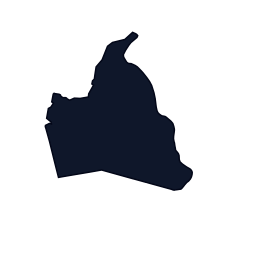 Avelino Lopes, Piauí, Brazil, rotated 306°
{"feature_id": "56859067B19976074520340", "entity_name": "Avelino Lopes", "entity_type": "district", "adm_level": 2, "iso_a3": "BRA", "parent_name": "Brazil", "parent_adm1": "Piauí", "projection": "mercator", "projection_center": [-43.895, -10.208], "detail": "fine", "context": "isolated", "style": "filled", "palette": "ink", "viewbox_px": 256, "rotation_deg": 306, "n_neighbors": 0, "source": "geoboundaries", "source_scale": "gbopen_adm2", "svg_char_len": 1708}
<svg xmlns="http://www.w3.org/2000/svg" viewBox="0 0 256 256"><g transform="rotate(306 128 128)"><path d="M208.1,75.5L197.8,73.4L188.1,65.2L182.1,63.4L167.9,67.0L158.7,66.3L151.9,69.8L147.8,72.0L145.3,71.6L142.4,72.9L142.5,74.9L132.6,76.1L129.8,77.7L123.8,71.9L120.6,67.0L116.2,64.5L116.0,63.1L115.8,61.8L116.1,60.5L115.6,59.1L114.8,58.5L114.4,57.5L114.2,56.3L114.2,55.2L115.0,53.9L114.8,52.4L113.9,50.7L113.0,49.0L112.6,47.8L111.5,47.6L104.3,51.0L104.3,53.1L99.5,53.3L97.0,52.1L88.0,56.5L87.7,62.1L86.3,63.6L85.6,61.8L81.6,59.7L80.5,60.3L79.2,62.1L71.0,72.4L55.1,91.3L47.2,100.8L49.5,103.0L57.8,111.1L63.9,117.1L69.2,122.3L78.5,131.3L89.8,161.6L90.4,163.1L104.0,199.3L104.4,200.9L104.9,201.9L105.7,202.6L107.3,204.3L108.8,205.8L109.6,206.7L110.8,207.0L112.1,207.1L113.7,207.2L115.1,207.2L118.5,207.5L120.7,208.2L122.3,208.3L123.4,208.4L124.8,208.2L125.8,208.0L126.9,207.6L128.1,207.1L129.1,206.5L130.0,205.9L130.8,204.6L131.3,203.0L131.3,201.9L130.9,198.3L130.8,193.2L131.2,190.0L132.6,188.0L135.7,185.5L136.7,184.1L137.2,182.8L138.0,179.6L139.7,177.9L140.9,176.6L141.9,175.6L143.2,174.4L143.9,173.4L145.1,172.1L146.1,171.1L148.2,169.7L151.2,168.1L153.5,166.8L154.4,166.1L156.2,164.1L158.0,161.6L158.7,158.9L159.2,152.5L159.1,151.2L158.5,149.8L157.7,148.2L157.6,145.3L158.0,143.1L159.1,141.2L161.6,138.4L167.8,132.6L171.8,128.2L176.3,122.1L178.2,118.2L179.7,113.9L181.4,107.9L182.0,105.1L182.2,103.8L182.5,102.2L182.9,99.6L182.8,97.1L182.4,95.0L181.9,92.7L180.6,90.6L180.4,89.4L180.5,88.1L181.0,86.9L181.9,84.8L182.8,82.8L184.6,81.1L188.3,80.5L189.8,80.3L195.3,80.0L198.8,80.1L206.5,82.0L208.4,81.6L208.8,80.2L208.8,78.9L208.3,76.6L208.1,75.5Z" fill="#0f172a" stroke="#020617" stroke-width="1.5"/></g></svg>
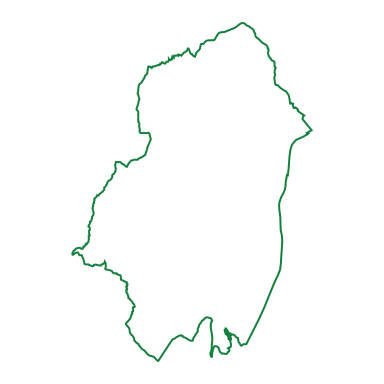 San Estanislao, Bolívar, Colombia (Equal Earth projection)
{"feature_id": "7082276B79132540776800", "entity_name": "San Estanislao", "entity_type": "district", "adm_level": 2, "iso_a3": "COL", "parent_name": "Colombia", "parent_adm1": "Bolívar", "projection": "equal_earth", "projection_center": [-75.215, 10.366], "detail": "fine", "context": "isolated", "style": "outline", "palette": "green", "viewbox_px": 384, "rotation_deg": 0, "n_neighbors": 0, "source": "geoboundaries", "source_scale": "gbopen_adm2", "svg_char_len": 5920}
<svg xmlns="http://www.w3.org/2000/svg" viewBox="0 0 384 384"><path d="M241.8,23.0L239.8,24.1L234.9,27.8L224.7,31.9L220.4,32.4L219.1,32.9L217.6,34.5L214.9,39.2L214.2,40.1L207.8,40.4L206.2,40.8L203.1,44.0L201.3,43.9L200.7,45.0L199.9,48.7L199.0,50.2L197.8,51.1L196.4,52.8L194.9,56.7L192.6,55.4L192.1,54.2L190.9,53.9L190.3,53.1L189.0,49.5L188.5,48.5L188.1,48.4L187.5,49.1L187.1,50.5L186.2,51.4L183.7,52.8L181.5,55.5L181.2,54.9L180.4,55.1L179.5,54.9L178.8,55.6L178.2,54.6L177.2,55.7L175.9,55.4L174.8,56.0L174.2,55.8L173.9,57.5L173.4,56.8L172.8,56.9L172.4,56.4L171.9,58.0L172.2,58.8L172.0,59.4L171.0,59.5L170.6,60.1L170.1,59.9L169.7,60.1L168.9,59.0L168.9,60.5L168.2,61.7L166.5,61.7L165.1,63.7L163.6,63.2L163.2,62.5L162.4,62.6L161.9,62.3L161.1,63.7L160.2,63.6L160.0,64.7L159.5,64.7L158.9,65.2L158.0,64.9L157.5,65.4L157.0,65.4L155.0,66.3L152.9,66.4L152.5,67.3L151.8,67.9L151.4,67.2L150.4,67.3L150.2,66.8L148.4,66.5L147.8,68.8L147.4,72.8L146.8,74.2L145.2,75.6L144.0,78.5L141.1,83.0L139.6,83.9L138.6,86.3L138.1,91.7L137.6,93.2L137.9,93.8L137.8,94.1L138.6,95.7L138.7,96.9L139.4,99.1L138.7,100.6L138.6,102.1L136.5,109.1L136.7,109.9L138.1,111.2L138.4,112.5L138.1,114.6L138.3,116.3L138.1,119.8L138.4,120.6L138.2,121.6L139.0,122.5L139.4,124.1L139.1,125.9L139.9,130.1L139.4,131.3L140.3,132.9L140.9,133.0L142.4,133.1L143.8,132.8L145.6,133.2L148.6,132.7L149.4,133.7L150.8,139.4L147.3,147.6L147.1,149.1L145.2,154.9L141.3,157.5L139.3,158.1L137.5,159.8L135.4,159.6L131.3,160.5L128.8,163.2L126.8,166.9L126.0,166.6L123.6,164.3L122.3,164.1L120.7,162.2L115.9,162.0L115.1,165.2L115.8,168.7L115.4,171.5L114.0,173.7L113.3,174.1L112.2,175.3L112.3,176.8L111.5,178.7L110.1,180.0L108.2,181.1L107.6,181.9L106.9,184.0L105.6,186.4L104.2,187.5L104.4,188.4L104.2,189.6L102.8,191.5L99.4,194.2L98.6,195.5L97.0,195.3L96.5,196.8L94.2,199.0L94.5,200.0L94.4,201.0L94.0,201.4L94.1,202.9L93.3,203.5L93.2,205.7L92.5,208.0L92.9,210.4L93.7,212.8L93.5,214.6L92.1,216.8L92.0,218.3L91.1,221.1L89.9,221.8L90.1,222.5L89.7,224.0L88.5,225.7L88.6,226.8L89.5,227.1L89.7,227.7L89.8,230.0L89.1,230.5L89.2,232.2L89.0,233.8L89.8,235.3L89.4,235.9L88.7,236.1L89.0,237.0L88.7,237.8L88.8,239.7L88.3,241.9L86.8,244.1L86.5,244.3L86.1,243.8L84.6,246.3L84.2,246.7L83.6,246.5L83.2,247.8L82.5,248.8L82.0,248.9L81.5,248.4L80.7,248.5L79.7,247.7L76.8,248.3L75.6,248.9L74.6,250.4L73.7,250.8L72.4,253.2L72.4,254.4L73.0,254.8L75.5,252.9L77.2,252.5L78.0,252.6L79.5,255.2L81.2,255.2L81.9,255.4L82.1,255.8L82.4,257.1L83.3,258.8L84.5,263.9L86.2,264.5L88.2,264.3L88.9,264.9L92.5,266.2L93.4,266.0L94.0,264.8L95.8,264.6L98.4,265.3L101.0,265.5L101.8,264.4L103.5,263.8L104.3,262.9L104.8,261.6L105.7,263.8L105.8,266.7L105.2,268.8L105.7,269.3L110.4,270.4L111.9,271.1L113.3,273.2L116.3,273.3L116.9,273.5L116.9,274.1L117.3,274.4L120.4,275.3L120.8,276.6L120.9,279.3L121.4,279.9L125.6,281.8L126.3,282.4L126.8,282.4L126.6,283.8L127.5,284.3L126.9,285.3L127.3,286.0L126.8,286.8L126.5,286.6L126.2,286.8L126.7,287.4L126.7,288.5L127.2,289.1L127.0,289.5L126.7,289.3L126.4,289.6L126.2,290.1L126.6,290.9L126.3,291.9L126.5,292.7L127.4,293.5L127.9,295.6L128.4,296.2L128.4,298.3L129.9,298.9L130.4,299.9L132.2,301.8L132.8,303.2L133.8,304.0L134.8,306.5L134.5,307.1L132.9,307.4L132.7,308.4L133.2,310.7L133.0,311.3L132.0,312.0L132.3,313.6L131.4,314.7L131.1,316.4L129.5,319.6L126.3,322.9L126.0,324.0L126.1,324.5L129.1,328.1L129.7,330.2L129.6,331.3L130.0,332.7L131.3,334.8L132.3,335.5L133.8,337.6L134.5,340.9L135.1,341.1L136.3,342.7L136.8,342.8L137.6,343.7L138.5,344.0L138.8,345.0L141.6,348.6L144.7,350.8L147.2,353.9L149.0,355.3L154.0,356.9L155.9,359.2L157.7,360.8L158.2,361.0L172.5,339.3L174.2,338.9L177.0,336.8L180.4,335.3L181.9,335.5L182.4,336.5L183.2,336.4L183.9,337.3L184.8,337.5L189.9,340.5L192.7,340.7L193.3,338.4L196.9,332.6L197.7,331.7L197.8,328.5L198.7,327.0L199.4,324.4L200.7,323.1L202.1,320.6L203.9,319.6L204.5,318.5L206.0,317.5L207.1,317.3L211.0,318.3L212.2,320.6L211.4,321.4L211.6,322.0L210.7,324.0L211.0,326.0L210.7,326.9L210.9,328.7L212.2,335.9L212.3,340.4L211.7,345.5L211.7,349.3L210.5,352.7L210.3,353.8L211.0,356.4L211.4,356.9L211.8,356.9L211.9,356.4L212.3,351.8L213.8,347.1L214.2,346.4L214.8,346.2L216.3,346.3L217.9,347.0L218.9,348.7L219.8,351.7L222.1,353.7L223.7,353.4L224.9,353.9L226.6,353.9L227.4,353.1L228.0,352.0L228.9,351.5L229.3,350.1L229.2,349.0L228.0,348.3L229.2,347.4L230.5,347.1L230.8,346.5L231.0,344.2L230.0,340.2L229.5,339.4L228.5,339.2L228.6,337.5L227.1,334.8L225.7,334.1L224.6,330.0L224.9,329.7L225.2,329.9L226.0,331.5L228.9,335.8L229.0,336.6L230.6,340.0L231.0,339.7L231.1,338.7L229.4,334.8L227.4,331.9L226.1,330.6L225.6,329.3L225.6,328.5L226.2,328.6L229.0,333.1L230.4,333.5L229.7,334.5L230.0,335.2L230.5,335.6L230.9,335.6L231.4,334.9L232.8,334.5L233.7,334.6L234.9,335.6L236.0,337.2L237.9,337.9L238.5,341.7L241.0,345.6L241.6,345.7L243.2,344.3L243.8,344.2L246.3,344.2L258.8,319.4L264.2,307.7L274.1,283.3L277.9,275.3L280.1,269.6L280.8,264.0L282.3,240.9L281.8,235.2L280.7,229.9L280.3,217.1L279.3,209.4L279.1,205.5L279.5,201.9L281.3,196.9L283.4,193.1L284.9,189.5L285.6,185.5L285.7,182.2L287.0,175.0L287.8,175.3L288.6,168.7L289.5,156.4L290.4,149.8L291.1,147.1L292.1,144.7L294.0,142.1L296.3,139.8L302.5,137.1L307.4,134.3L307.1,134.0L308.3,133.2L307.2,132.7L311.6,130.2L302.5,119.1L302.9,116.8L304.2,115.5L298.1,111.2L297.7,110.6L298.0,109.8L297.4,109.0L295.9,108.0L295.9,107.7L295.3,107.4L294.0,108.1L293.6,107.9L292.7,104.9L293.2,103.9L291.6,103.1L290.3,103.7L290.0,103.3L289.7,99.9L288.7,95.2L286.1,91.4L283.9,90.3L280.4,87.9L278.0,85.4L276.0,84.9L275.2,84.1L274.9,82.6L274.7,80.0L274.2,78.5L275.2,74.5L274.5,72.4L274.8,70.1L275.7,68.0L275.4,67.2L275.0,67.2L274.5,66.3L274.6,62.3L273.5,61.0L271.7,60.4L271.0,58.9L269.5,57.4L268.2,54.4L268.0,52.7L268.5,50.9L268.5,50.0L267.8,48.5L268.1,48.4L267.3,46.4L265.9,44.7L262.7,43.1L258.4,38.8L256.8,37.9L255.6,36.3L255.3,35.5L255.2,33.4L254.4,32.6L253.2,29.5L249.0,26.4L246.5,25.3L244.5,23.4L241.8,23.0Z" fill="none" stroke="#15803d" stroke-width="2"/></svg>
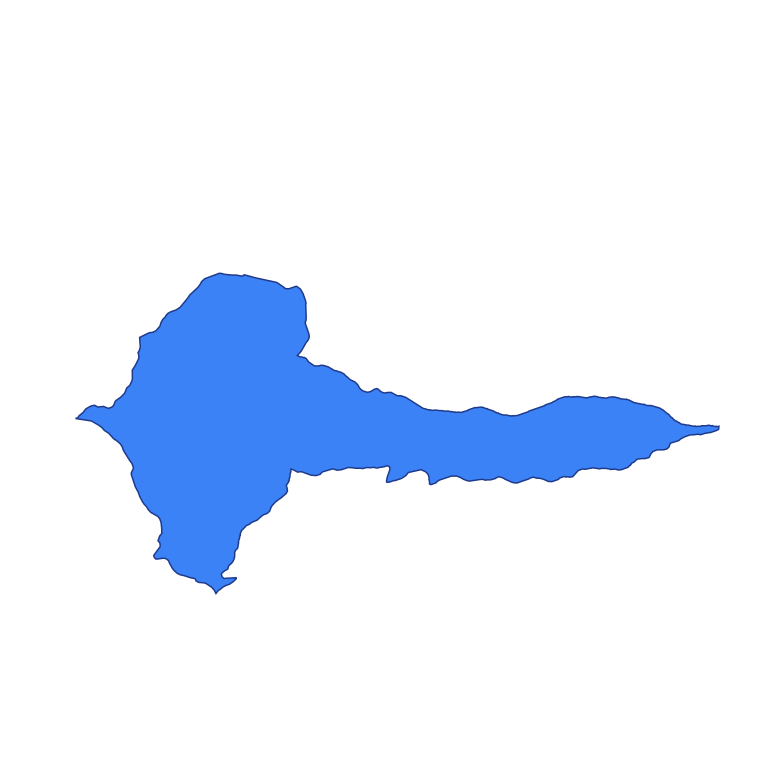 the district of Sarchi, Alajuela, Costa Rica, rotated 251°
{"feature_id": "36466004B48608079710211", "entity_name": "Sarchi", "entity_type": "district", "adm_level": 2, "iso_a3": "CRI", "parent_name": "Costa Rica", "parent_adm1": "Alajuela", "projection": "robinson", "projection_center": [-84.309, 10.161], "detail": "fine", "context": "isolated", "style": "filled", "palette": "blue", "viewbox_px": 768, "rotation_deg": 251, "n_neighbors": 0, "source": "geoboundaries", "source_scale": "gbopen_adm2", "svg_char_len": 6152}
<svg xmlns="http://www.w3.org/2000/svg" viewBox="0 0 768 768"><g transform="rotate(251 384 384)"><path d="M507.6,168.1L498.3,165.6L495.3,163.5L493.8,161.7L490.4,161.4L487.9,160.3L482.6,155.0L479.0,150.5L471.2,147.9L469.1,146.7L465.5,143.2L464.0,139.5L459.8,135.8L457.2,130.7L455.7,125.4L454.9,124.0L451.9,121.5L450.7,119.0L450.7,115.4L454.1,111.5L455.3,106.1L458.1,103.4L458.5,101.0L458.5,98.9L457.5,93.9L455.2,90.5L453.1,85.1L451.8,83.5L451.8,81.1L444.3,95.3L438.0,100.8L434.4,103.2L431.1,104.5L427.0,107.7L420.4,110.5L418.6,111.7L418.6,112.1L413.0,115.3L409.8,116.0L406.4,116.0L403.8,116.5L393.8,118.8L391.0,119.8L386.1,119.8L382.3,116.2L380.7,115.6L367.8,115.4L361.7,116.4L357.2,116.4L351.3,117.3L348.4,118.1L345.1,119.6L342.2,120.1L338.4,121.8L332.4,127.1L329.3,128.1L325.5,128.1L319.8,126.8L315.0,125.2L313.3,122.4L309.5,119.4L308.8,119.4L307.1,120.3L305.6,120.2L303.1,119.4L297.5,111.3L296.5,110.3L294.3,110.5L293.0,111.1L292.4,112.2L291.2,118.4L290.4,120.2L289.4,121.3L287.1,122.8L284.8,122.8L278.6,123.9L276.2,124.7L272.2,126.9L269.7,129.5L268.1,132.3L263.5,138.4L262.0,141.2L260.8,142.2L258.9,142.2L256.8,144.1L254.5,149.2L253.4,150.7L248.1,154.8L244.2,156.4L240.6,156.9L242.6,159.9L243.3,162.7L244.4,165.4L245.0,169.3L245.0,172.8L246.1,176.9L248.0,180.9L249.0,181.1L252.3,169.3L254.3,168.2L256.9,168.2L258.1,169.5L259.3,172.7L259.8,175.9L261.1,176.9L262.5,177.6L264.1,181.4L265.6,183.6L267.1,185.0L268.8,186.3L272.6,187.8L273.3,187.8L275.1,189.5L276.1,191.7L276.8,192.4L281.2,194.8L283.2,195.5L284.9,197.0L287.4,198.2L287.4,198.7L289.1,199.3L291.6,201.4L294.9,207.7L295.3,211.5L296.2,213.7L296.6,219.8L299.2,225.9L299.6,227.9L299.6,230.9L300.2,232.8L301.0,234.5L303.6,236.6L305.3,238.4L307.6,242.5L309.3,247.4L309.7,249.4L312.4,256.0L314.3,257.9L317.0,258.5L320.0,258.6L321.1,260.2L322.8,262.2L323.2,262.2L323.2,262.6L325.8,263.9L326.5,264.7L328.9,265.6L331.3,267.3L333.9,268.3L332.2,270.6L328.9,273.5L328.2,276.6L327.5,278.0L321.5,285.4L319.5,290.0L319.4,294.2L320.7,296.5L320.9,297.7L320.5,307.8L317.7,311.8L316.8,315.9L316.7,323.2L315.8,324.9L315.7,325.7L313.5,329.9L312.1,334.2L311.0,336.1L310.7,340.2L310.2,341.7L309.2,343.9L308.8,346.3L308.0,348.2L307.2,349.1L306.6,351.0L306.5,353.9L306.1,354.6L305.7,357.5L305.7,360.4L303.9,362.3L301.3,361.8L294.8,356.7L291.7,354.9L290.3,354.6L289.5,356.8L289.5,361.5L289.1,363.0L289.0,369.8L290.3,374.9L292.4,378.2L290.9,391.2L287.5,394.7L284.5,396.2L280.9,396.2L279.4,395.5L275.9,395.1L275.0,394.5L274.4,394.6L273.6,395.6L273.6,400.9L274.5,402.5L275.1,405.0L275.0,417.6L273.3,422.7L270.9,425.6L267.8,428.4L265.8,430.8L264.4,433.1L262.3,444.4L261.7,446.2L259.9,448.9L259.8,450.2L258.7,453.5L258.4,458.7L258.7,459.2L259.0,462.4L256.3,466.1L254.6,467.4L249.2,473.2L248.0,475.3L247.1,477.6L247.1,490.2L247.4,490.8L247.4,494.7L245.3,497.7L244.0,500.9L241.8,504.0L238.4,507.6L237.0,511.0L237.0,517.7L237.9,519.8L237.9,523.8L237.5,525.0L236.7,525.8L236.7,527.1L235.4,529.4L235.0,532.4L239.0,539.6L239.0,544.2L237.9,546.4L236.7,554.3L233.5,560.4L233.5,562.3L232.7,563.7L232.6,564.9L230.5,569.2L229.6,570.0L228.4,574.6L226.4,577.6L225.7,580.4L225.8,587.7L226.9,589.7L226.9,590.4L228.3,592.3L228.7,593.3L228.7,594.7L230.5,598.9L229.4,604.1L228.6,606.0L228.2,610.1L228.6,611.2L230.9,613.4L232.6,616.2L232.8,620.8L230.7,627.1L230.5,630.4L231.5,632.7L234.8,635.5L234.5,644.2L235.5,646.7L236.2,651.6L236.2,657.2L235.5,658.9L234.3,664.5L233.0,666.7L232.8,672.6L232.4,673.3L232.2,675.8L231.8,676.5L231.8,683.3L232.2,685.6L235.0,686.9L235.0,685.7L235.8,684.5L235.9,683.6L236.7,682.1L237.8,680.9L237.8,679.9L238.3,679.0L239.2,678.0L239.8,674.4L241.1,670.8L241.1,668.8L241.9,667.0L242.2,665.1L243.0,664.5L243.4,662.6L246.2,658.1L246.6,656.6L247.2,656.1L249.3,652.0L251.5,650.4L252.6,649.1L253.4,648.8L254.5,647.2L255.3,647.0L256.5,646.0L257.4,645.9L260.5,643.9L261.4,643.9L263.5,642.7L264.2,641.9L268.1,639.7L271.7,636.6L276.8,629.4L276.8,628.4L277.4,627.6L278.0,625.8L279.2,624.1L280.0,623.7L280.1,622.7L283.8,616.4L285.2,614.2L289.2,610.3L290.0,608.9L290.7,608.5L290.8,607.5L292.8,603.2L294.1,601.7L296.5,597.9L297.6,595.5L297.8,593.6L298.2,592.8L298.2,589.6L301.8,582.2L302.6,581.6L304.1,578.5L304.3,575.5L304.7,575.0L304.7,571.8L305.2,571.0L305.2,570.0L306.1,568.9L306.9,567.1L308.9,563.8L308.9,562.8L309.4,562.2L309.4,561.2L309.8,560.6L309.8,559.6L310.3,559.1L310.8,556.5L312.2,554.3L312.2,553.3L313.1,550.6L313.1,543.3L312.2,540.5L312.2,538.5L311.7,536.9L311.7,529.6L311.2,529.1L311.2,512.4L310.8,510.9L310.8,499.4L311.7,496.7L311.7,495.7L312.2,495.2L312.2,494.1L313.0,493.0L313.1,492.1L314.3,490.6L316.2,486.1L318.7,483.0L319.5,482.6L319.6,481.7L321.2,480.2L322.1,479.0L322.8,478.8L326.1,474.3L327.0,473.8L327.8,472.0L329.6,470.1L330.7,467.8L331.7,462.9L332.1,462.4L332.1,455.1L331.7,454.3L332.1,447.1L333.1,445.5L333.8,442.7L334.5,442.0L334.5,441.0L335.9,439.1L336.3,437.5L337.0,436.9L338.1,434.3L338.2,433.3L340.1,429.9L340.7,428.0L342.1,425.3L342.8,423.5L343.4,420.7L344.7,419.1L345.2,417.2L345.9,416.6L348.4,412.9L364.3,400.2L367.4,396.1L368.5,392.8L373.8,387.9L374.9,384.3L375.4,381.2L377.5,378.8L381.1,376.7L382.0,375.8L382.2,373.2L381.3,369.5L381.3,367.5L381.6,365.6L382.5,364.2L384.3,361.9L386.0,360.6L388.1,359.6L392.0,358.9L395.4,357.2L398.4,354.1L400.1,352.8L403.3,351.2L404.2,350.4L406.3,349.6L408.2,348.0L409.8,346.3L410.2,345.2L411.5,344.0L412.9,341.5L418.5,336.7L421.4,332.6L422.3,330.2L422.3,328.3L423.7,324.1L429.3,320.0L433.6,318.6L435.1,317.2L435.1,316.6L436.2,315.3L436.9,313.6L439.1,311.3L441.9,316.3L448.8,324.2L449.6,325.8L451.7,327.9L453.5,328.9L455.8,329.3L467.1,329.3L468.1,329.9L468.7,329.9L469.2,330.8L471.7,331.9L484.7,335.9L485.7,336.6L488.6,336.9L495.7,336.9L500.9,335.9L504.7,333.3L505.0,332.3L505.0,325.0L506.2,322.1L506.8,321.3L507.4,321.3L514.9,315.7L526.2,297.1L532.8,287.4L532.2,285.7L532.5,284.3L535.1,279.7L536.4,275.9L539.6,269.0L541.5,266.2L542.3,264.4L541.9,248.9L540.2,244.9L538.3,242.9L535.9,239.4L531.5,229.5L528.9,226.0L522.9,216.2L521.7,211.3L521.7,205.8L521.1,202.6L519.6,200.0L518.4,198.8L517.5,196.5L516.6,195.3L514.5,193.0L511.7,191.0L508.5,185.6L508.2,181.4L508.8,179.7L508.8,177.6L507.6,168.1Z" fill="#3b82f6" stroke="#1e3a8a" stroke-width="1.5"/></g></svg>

##############################

## [Aim of the exercise]
Reproduce the records verbatim from the start through the line containing "San Estanislao, Bolívar, Colombia", including that line, and omit the pictures from your answer.

## [Result of this exercise]
 Avelino Lopes, Piauí, Brazil, rotated 306°
{"feature_id": "56859067B19976074520340", "entity_name": "Avelino Lopes", "entity_type": "district", "adm_level": 2, "iso_a3": "BRA", "parent_name": "Brazil", "parent_adm1": "Piauí", "projection": "mercator", "projection_center": [-43.895, -10.208], "detail": "fine", "context": "isolated", "style": "filled", "palette": "ink", "viewbox_px": 256, "rotation_deg": 306, "n_neighbors": 0, "source": "geoboundaries", "source_scale": "gbopen_adm2", "svg_char_len": 1708}
<svg xmlns="http://www.w3.org/2000/svg" viewBox="0 0 256 256"><g transform="rotate(306 128 128)"><path d="M208.1,75.5L197.8,73.4L188.1,65.2L182.1,63.4L167.9,67.0L158.7,66.3L151.9,69.8L147.8,72.0L145.3,71.6L142.4,72.9L142.5,74.9L132.6,76.1L129.8,77.7L123.8,71.9L120.6,67.0L116.2,64.5L116.0,63.1L115.8,61.8L116.1,60.5L115.6,59.1L114.8,58.5L114.4,57.5L114.2,56.3L114.2,55.2L115.0,53.9L114.8,52.4L113.9,50.7L113.0,49.0L112.6,47.8L111.5,47.6L104.3,51.0L104.3,53.1L99.5,53.3L97.0,52.1L88.0,56.5L87.7,62.1L86.3,63.6L85.6,61.8L81.6,59.7L80.5,60.3L79.2,62.1L71.0,72.4L55.1,91.3L47.2,100.8L49.5,103.0L57.8,111.1L63.9,117.1L69.2,122.3L78.5,131.3L89.8,161.6L90.4,163.1L104.0,199.3L104.4,200.9L104.9,201.9L105.7,202.6L107.3,204.3L108.8,205.8L109.6,206.7L110.8,207.0L112.1,207.1L113.7,207.2L115.1,207.2L118.5,207.5L120.7,208.2L122.3,208.3L123.4,208.4L124.8,208.2L125.8,208.0L126.9,207.6L128.1,207.1L129.1,206.5L130.0,205.9L130.8,204.6L131.3,203.0L131.3,201.9L130.9,198.3L130.8,193.2L131.2,190.0L132.6,188.0L135.7,185.5L136.7,184.1L137.2,182.8L138.0,179.6L139.7,177.9L140.9,176.6L141.9,175.6L143.2,174.4L143.9,173.4L145.1,172.1L146.1,171.1L148.2,169.7L151.2,168.1L153.5,166.8L154.4,166.1L156.2,164.1L158.0,161.6L158.7,158.9L159.2,152.5L159.1,151.2L158.5,149.8L157.7,148.2L157.6,145.3L158.0,143.1L159.1,141.2L161.6,138.4L167.8,132.6L171.8,128.2L176.3,122.1L178.2,118.2L179.7,113.9L181.4,107.9L182.0,105.1L182.2,103.8L182.5,102.2L182.9,99.6L182.8,97.1L182.4,95.0L181.9,92.7L180.6,90.6L180.4,89.4L180.5,88.1L181.0,86.9L181.9,84.8L182.8,82.8L184.6,81.1L188.3,80.5L189.8,80.3L195.3,80.0L198.8,80.1L206.5,82.0L208.4,81.6L208.8,80.2L208.8,78.9L208.3,76.6L208.1,75.5Z" fill="#0f172a" stroke="#020617" stroke-width="1.5"/></g></svg>
 San Estanislao, Bolívar, Colombia (Equal Earth projection)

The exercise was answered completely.